The study of Zoia et al. provided important insights into the management of patients with the COVID-19 disease discovered in Wuhan and the interpretation of these findings may be enhanced by the following considerations. In Italy since February 2020 spread a massive coronavirus disease (COVID-19) with a great number of infected patients and deaths. To contrast the infection spread in March 2020 in Italy was declared the lockdown and the neurosurgical activity of the Department of Neurosurgery Azienda Ospedaliera Universitaria Ancona was centered on emergency and oncological pathology. In consideration that human coronaviruses could start from the respiratory tract and spread to the central nervous system through transneuronal and hematogenous routes as reported by Desforges M. et al. in 2014, we must assume that also the new COVID-19 might infect the central nervous system too 1) 2)
In this light, all neurosurgical departments should perform an early diagnosis and correct management of all suspect infected patients to prevent the diffusion of the infection itself to the neurosurgical area 3). Firstly the general rule is that all patients transferred from one hospital to another undergo a swab test before the transfer. In nonhospitalized patients admitted to hospital for urgent surgery, a swab test is performed but, because of a long time for its result, when a surgical procedure is urgent a pulmonary CT scan is performed to search for COVID-19 pneumonia. In fact in emergency surgery, a pulmonary CT scan is the only method for a fast potential diagnosis of COVID-19 pneumonia. In COVID19-positive patients, surgery is performed with adequate personnel protections and a dedicated path in the postoperative period.

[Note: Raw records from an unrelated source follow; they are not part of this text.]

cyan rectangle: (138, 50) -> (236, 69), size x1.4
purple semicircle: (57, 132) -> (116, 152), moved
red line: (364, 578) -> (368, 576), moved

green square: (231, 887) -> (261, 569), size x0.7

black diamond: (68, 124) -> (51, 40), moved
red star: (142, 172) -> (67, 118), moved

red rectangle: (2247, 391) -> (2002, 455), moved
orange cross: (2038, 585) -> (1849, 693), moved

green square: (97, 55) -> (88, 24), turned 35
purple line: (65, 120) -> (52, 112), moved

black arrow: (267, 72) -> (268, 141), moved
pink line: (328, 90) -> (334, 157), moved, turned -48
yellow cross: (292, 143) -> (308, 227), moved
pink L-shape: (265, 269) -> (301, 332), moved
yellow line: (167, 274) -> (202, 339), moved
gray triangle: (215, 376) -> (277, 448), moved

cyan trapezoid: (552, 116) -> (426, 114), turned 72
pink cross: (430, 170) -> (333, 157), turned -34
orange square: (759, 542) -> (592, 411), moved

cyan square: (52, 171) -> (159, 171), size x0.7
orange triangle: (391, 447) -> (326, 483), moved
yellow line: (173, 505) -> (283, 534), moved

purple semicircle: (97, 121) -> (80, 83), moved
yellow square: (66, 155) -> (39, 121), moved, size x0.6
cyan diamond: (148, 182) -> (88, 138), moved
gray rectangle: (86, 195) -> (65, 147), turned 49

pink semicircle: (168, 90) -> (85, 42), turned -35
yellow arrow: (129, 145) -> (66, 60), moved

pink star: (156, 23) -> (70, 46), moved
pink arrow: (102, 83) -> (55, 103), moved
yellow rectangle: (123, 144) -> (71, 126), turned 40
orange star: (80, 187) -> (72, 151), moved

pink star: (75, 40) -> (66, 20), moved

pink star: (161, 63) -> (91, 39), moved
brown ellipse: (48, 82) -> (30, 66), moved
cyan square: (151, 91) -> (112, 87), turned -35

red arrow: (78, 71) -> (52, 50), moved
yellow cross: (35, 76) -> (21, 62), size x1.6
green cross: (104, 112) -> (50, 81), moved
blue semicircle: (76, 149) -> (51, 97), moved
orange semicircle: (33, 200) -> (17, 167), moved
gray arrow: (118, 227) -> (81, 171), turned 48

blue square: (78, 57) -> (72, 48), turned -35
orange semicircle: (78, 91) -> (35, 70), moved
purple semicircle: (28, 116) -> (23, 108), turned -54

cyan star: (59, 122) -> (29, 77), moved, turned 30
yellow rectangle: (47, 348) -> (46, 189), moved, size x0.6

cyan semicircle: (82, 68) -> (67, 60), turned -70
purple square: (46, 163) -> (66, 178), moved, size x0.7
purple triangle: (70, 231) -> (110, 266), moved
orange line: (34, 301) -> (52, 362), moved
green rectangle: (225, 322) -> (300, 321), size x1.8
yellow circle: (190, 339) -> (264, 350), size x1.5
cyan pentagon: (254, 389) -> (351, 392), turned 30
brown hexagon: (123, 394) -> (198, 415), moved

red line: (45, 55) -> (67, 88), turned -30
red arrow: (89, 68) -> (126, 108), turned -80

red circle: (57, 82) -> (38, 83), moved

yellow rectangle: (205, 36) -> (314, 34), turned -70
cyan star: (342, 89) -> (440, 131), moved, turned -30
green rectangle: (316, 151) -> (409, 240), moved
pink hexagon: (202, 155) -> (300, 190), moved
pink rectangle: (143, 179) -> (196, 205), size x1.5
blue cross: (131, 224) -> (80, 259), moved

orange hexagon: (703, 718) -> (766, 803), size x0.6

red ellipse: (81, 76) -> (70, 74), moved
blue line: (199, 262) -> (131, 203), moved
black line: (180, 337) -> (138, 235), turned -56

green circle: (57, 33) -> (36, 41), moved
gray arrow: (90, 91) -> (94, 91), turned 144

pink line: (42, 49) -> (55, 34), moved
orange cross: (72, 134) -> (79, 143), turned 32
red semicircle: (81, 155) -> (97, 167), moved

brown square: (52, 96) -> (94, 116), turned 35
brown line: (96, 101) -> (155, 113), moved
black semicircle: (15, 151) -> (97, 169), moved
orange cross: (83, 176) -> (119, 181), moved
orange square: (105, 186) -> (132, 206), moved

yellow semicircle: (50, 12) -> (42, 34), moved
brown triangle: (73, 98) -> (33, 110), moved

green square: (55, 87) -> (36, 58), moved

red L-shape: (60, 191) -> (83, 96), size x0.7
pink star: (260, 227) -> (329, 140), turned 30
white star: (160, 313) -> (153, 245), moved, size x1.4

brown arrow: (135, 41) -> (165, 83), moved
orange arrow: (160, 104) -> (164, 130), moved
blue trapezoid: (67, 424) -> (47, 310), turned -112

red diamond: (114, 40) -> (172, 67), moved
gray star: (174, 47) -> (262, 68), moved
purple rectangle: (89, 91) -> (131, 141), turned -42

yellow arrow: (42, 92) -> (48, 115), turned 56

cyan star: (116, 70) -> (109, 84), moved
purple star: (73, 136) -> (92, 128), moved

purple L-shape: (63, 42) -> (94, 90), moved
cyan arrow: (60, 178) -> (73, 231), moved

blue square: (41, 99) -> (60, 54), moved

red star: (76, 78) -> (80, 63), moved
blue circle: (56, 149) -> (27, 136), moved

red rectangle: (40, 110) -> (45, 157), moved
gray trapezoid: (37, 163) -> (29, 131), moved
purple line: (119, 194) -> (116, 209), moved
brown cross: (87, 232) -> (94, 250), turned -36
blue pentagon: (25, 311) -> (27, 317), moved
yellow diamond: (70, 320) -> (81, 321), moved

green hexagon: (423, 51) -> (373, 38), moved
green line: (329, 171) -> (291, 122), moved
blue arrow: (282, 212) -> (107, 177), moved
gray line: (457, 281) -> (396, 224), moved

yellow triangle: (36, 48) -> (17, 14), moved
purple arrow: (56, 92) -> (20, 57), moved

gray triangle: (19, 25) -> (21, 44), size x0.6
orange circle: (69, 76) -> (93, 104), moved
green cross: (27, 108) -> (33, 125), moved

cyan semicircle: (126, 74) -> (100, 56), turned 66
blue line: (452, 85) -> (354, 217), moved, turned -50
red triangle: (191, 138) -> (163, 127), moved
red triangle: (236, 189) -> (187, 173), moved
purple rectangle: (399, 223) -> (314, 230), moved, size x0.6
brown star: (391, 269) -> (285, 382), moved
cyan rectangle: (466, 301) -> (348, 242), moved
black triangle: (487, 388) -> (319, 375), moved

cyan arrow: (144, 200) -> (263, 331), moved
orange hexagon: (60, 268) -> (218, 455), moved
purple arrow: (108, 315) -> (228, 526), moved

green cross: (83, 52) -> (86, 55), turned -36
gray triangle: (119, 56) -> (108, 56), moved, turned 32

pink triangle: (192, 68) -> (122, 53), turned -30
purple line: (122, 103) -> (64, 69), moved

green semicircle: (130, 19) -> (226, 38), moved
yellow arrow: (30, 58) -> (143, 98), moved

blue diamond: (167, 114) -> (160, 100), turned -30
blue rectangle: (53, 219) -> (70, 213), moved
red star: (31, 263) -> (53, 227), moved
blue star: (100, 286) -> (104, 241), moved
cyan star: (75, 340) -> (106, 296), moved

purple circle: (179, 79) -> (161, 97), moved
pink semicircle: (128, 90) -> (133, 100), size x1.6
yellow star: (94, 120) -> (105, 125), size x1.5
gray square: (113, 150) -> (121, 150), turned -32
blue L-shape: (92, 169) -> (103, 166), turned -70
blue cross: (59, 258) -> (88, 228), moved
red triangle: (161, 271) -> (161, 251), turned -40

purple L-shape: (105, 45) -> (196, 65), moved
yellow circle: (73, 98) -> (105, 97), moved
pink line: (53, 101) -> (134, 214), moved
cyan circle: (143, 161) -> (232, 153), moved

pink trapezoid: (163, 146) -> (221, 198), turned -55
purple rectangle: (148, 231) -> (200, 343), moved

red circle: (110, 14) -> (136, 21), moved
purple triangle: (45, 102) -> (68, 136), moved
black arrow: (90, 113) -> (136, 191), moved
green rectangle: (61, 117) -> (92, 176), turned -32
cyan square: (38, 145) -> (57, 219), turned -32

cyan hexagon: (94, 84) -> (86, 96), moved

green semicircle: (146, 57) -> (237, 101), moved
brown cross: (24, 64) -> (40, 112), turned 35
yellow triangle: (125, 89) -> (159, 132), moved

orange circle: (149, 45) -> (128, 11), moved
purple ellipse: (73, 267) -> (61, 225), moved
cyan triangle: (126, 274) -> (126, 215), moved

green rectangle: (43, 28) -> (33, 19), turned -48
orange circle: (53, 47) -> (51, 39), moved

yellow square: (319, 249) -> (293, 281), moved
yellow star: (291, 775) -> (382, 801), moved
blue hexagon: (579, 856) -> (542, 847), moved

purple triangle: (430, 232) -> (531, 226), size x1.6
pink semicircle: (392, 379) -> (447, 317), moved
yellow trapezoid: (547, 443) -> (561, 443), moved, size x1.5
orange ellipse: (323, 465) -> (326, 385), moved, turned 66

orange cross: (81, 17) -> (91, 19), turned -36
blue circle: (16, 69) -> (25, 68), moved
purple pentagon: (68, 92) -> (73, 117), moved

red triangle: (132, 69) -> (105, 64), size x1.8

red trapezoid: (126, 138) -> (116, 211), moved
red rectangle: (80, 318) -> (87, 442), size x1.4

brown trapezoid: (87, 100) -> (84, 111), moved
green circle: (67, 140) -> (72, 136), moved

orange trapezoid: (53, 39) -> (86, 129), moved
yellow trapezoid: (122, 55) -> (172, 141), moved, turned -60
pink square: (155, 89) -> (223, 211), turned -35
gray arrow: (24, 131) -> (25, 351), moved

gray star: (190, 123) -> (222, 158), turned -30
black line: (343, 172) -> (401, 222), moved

In the hospital to concentrate resources on the COVID-19 emergency, the non-urgent activities were suspended and each department provided some of its doctors and nurses to reinforce the COVID-19 staff. To face the danger of contagion even in the neurosurgical department, measures have been implemented such as the suspension of all scheduled surgical activity with the exception of class A for oncologic patients, maintenance of neurosurgical emergencies (cerebral hemorrhages, hydrocephalus, tumors with intracranial hypertension, spinal cord compression, and traumatic cranial and spinal), and the urgent neurosurgical visit or the scheduled ones within 10 days. Luckily during this lockdown, the cranial and spinal traumatic pathology decreased dramatically allowing the medical staff to be more available for COVID-19 emergencies. Unexpectedly there was a drop in the request for surgical treatments also for pathologies unrelated to traumatology. While the decline of traumatology is explained by the block of car traffic and work activities, the demand decrease for neurosurgical treatment in spinal degenerative pathology appears incomprehensible. A possible reason could be the widespread fear of the population to go to the hospital seen as a dangerous place for a possible infection. Another potential reason may be the patients’ overestimation of their disability and pain with consequent neurosurgical overtreatment. We should investigate if since now we have been surgically treating too many patients who might have been healed by anti-inflammatory drugs and real long rest as is probably occurring now 4).
In the Lombardy region in Italy, the following clinical situations have been defined as neurosurgical emergencies:
Cerebral hemorrhages (subarachnoid and intraparenchymal)
Tumors at risk of intracranial hypertension
Spinal cord compressions with neurological deficit or at risk of
Traumatic cranial and spinal trauma emergencies 5).